Contrôle privé des arrêts de travail et contre-visite médicale

Aucun travail rémunéré ou non..., par Maître Olivia SIGAL (18/07/2010)

La règle : aucun travail rémunéré ou non pendant les périodes de repos médicalement prescrites.


Sauf autorisation du médecin traitant, un assuré social malade ne doit se livrer à aucun travail rémunéré ou non. S’il n’observe pas cette règle, l’organisme social dont il est l’assuré peut retenir, à titre de pénalité, tout ou partie des indemnités journalières qui lui sont dues.

Cette règle aujourd’hui posée à l’article L323-6 du code de la sécurité sociale est ancienne puisqu’elle se trouvait déjà aux articles 37 et 41 du règlement intérieur des Caisses primaires d’assurance maladie annexé à l’arrêté du 19 juin 1947.

Elle a fait l’objet de nombreuses décisions de justice portant sur la notion de « travail » au sens de ce texte.

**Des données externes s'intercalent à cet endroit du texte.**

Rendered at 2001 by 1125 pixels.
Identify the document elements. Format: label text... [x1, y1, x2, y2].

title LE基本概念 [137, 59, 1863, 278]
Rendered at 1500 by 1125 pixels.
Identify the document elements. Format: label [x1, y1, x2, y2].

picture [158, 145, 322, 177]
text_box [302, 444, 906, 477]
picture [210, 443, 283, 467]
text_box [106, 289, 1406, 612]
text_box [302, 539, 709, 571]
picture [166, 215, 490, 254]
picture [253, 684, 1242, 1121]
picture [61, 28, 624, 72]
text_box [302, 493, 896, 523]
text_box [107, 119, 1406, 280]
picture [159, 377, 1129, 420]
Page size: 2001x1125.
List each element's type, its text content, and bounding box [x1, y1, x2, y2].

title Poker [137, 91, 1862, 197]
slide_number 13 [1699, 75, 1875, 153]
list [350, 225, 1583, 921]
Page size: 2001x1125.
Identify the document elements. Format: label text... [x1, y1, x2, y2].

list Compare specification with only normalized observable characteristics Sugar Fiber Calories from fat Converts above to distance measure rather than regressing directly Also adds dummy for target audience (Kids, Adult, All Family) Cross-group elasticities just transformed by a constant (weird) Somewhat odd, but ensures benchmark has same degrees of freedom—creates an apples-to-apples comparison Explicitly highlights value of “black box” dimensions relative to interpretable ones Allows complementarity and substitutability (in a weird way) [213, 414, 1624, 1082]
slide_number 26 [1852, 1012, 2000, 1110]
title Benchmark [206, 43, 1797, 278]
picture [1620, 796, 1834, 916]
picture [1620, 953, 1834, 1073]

Il est probable que c’est par référence à cette jurisprudence que les tribunaux se prononceront sur l’application des dispositions de l’article L.1226 du code du travail.

 

Après un arrêt initial rendu en faveur d’un assuré surpris par l’agent de contrôle en train de repeindre ses volets alors qu’il bénéficiait d’un arrêt de travail, la Cour de Cassation a entendu la notion de travail dans son sens le plus large.

 

Aussi, ont été privés de leurs indemnités journalières des assurés qui, pendant une période d’arrêt de travail, s’étaient livrés à des activités qu’ils avaient considéré comme relevant de la sphère privée comme :

- tailler la vigne de son jardin,

- repeindre le plafond de l’entrée de son appartement,

- effectuer des travaux de peinture sur la maison de ses parents,

- couper du bois à la tronçonneuse dans un arbre (alors que la cheminée était le seul moyen de chauffage de l’assuré).

 

Ont également été sanctionnés des assurés qui – compte tenu de la nature particulière de leurs activités – avaient considéré qu’il leur était impossible de s’arrêter complètement :

- un médecin qui travaillait à titre libéral et en qualité de salarié d’un centre hospitalier et qui avait, pendant des périodes d’arrêt de travail, poursuivi son activité libérale;

- le salarié d’un grand magasin également propriétaire d’un camping-café-restaurant, que l’agent de contrôle avait trouvé en train de servir à les clients du café alors qu’il bénéficiait d’un arrêt de travail ;

- un mandataire social qui avait présidé à plusieurs reprises les conseils d’administration des sociétés et même présenté au cours de l’une de ces réunions un rapport de gestion signé par lui;

- un gérant qui avait continué à assurer l’administration de sa société;

- un gérant minoritaire qui s’était déplacé jusqu’au siège de la société pour signer des documents;

- une gérante qui s’était fait apporté le courrier de la société à l’hôpital pour le signer,

- un assuré qui avait participé pendant une prescription de repos, et sans autorisation préalable du médecin traitant, à des représentations publiques d’un spectacle musical.

 

La règle est donc très claire : toute activité susceptible d’être considérée comme un travail est prohibée.